The King family squabble, a function of Mrs. King’s disabling stroke, is very sad. I met Yolanda in 1976 when I was interviewing people for my San Francisco weekly radio show, “Museroom West" over KALW-FM, the public station of the Unified School District. I had flown down to the opening of “Selma!” at the Huntington Hartford Theatre (strangely situated on Vine and SELMA street)!

I was disappointed that this musical on the crucial episode in King’s fight for rights did so poorly at the box office. Groucho Marx, leaning on his girl friend/nurse’s arm, had arisen from a sick bed to pay honor to his friend King. One young fool was bugging the sick Groucho for an autograph. I crudely shamed him to flee.

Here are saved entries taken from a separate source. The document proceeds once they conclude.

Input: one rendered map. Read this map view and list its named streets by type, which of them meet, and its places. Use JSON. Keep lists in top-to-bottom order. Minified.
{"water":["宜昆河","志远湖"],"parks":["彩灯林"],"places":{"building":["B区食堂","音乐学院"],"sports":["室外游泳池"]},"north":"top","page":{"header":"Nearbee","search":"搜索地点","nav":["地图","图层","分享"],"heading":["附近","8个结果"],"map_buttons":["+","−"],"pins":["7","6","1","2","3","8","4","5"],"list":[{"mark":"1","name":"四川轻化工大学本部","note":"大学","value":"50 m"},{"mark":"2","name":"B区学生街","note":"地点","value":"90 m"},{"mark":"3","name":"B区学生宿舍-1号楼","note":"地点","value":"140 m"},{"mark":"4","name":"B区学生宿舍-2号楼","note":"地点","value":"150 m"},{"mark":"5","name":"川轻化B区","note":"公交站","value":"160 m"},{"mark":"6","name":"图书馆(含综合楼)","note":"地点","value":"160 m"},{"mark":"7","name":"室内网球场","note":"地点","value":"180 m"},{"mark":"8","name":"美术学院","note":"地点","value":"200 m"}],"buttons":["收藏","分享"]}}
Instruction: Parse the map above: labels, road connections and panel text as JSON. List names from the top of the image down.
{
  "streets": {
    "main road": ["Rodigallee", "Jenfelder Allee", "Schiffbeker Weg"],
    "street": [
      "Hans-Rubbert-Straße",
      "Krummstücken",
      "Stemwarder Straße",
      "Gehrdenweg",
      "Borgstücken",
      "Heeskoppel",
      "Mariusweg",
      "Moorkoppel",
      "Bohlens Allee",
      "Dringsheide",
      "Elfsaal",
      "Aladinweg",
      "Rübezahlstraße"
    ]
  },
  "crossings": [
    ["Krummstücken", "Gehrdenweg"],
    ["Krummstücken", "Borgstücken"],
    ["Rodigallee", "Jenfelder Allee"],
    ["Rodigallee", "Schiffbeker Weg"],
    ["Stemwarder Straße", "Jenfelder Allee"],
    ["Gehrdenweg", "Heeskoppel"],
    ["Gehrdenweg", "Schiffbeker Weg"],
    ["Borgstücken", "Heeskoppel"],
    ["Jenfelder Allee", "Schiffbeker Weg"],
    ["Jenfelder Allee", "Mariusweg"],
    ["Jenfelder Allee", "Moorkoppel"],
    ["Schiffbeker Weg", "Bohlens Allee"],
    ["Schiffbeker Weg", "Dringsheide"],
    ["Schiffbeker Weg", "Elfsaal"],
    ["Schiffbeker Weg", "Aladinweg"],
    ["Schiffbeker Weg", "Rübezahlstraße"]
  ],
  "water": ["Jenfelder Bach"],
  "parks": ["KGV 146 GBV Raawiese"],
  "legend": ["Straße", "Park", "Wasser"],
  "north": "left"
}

After the premiere performance, there was an after party at the Brown Derby. I asked Redd Foxx why he was investing his hard earned “Sanford and Son” money in this very speculative “Civil Rights Musical”: "So the black entertainers coming after me won’t have to put up with the shit I had to,” he replied tartly, half friendly and half pissed. Yolanda, sitting next to him, was more even keeled. “We have to use any and all means to keep my Father’s message in focus and continuing to make for non-violent change.”

It is so sad that their father’s great movement seems to be guttering out with an $11 million neglected rehab bill while two of his children got six figure salaries. For Tommy Taylor, the Vegas song and dance man who was the star of “Selma!”, it was a chance for him to Do Good with his entertainer’s talents.

On my serendipitous bus trip to Montgomery it was my good fortune to sit next to a Rosa Park ringer. There is a kind of moral grandeur in those kind but tough black women who suffered through the transitional generation from DuBois to King. I’m always amazed at how humble and deep they so often are. Theirs were the kind of daily lives that nurtured the Kings who changed so much.